BRIEF: A verbatim repeat of the lines below is required, with the pictures removed.

RAW DATA:
================

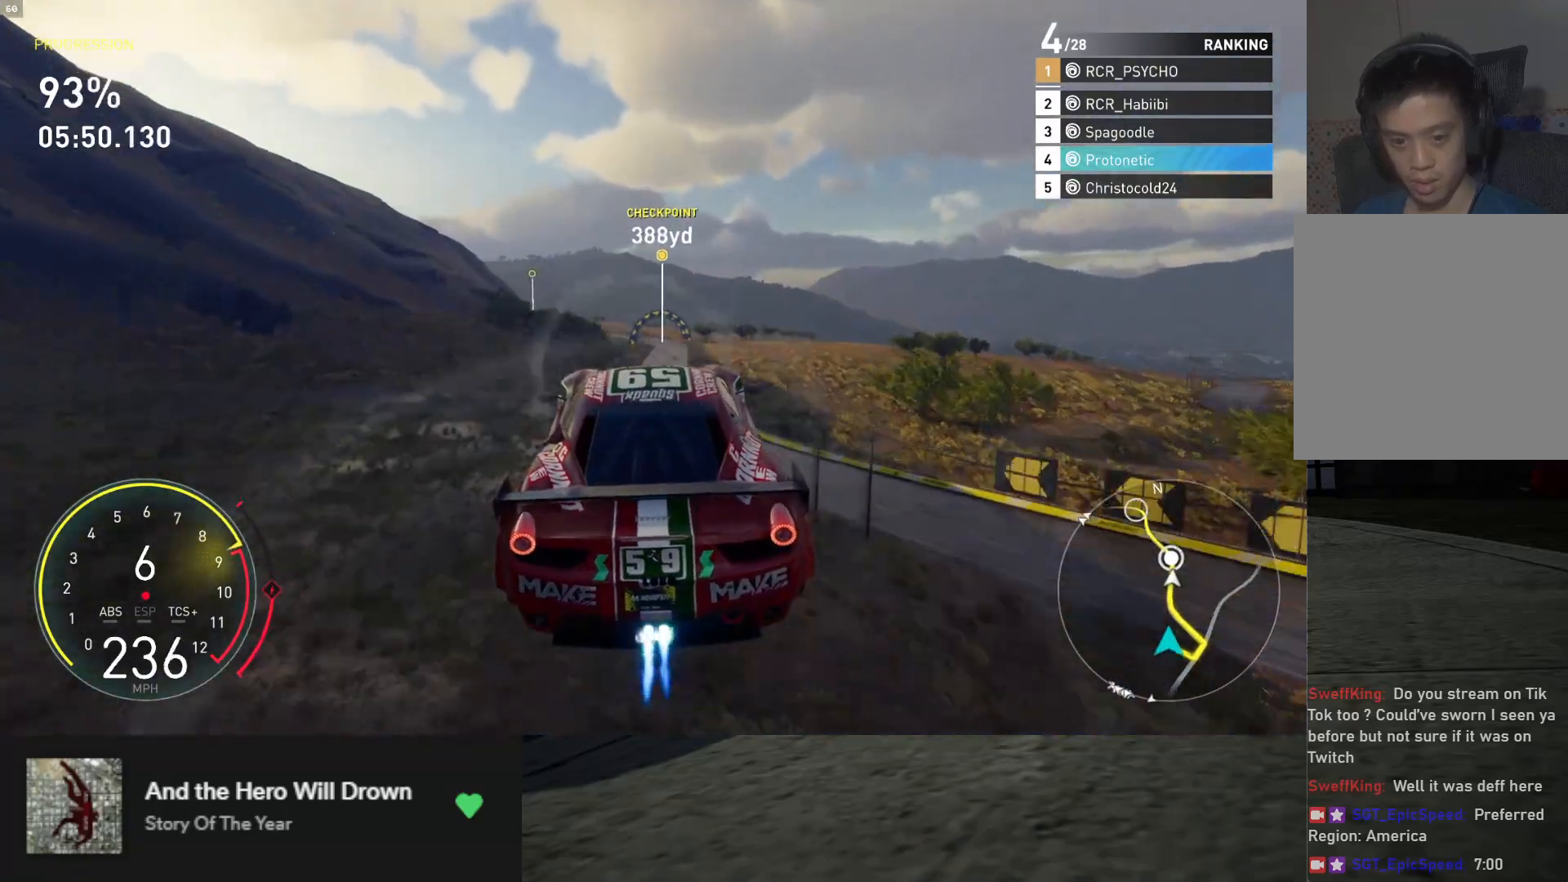
{"buttons": ["R2"], "left_stick": "center", "right_stick": "center", "events": [[100, "left_stick", "center"], [117, "L1", "up"]]}
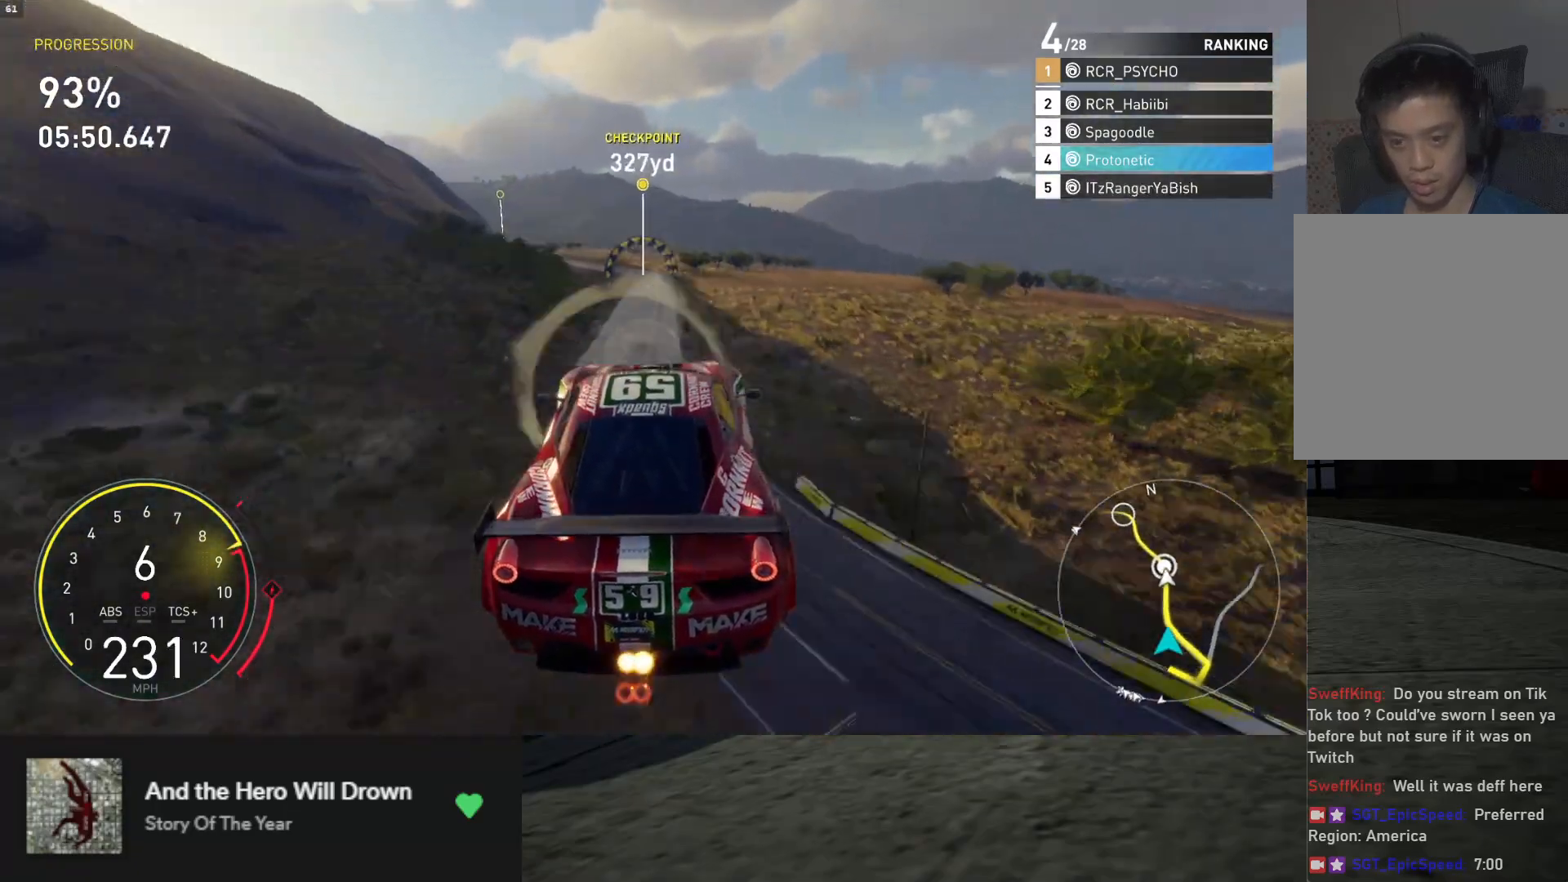
{"buttons": ["R2"], "left_stick": "center", "right_stick": "center", "events": [[83, "left_stick", "up-left"], [183, "left_stick", "center"]]}
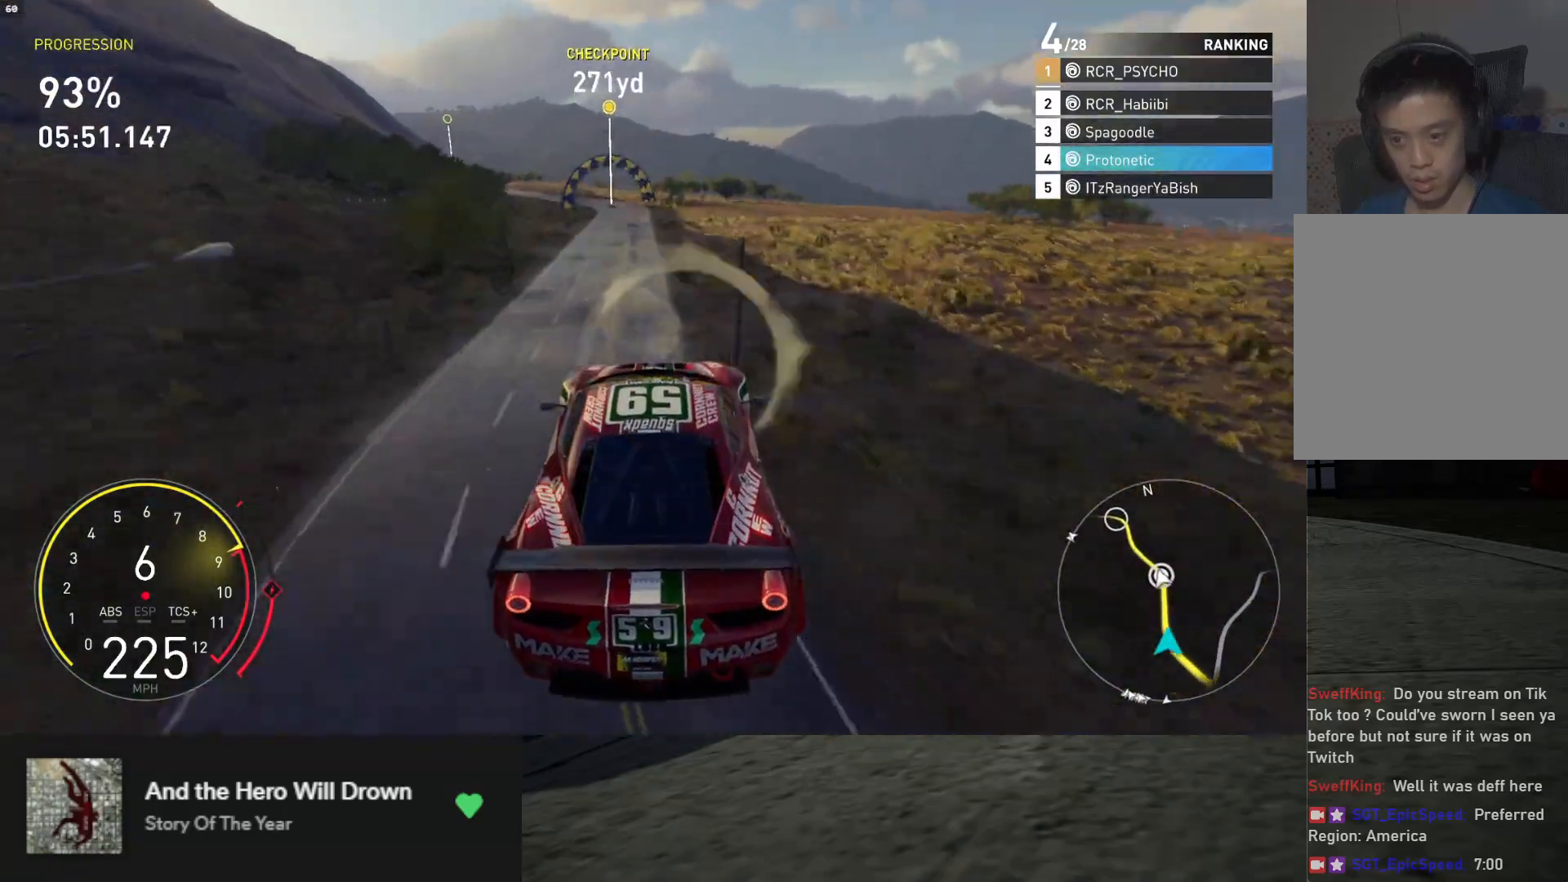
{"buttons": ["R2"], "left_stick": "center", "right_stick": "center", "events": []}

================

ANSWER SPACE:
{"buttons": ["R2"], "left_stick": "center", "right_stick": "center", "events": [[100, "left_stick", "center"], [117, "L1", "up"]]}
{"buttons": ["R2"], "left_stick": "center", "right_stick": "center", "events": [[83, "left_stick", "up-left"], [183, "left_stick", "center"]]}
{"buttons": ["R2"], "left_stick": "center", "right_stick": "center", "events": []}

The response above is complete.